*What you have to do*: Reproduce word for word the stretch of the records below from the line containing "What is the approximate" through the line containing "What is the sum of all values?", including both of those lines. Leave the pictures out of your copy.

*Provided data*:
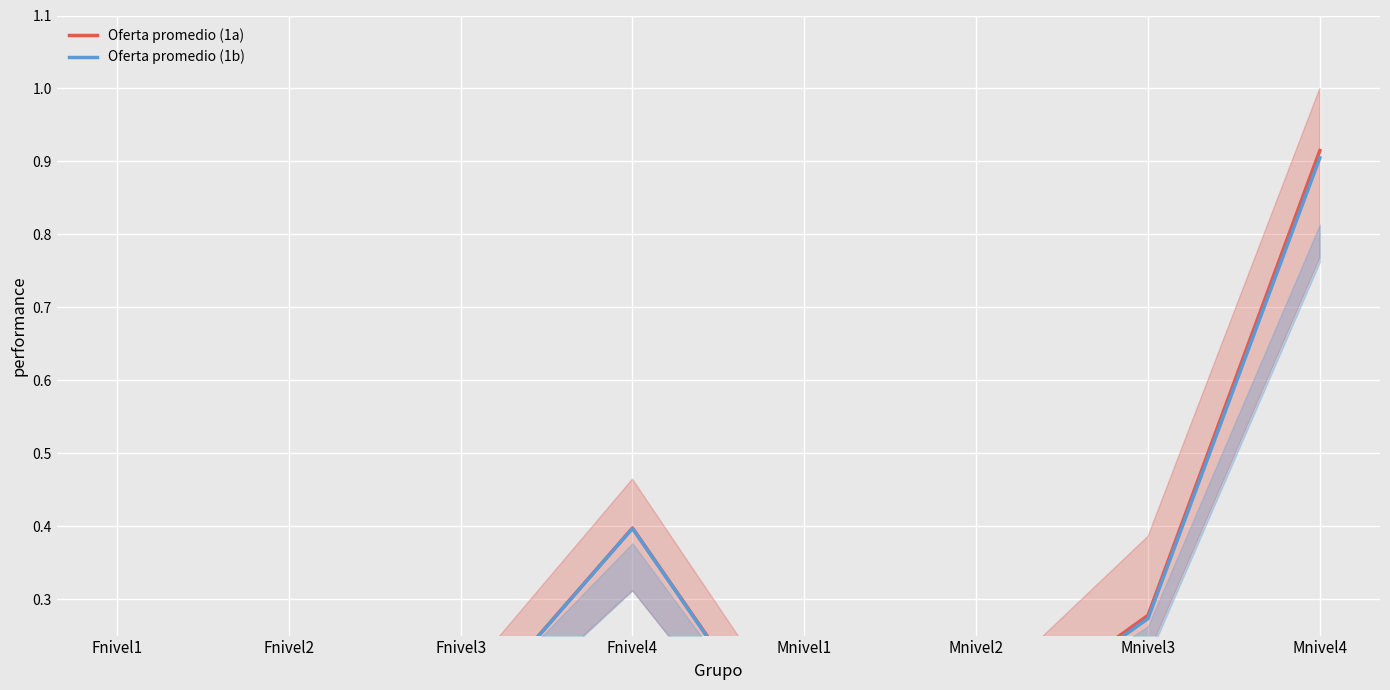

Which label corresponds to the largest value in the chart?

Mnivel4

...

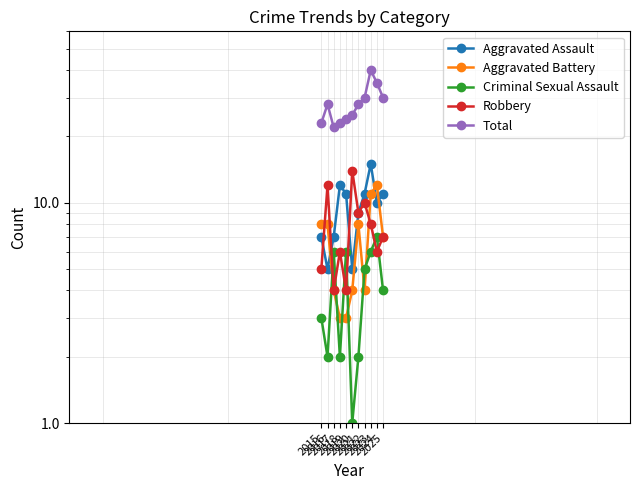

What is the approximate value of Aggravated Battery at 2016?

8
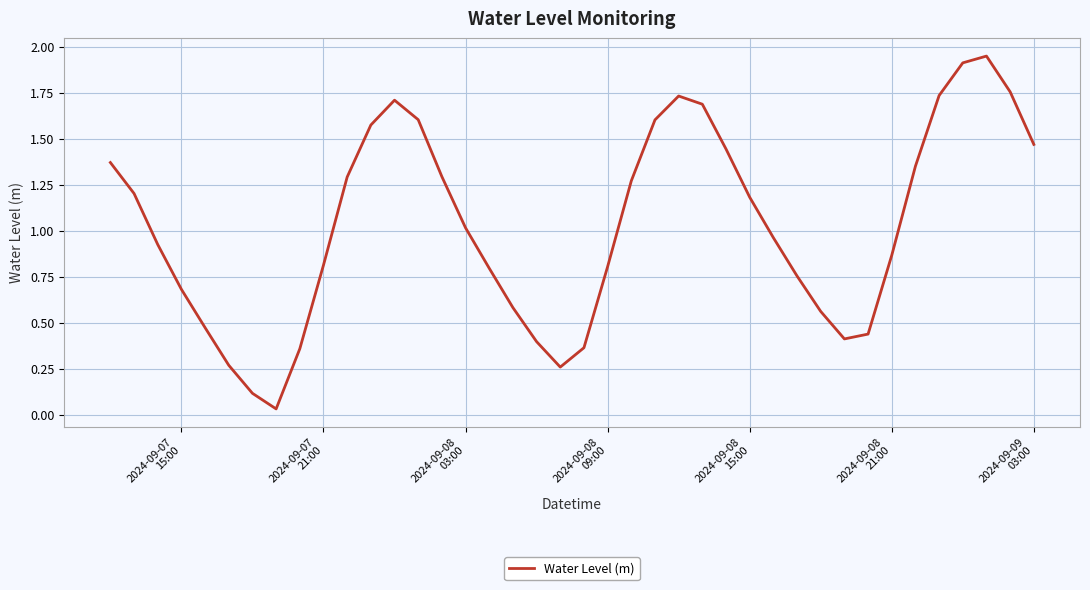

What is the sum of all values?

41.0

...

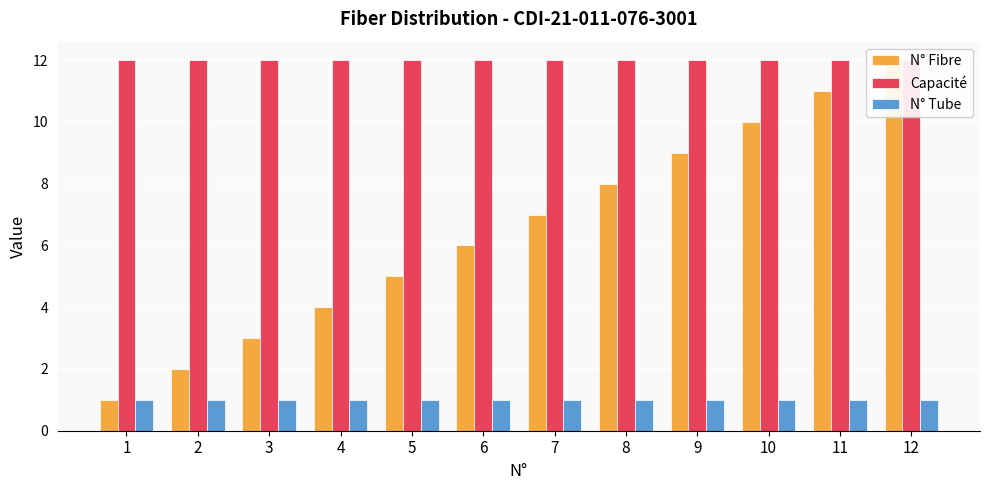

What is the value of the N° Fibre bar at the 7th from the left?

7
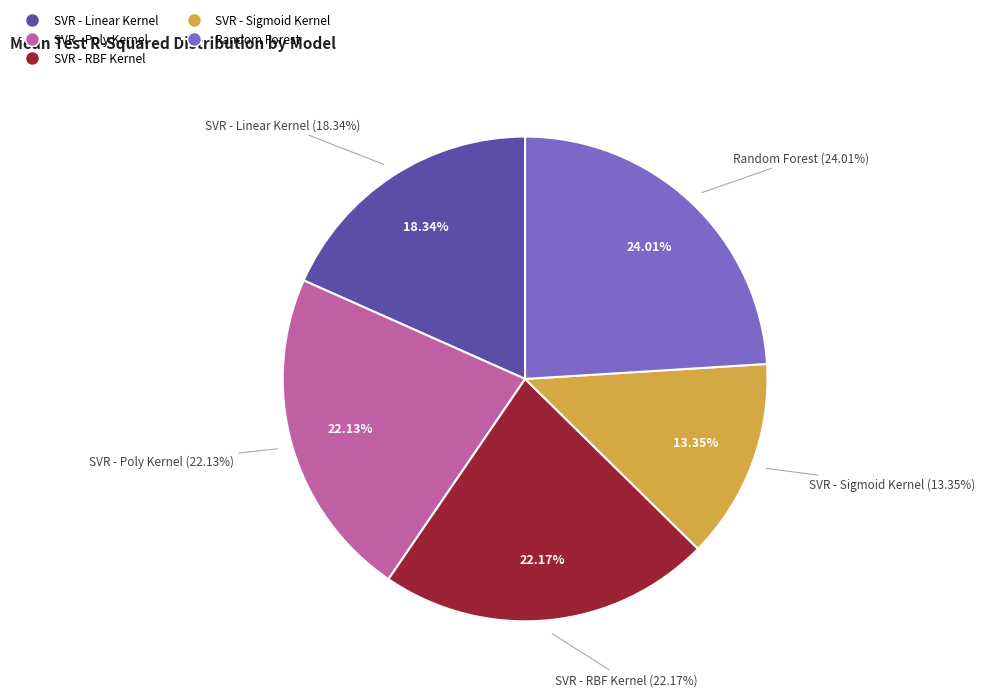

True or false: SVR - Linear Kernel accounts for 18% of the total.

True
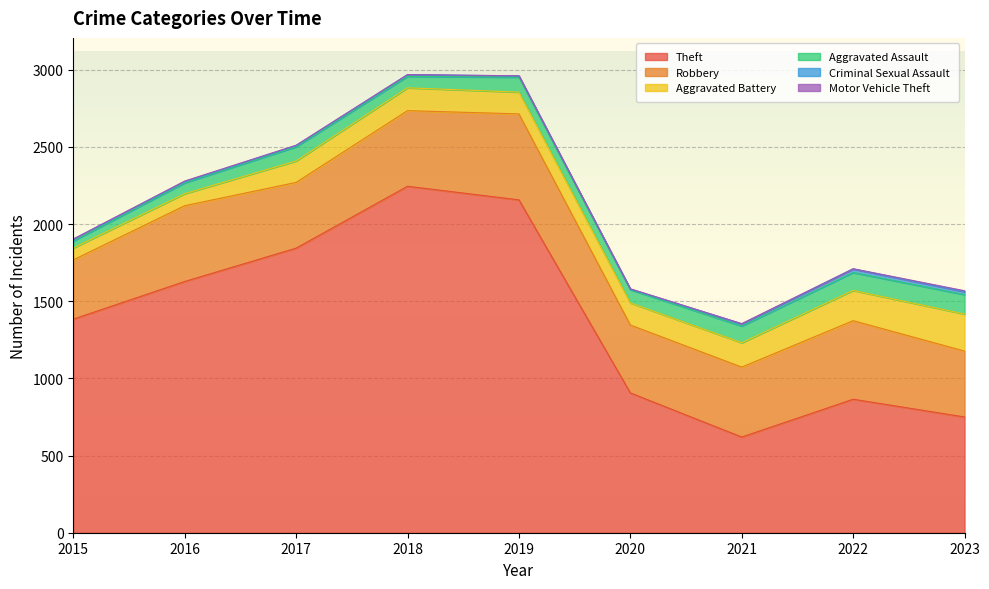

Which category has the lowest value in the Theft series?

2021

*Answer space*:
What is the approximate value of Aggravated Battery at 2016?

8

What is the sum of all values?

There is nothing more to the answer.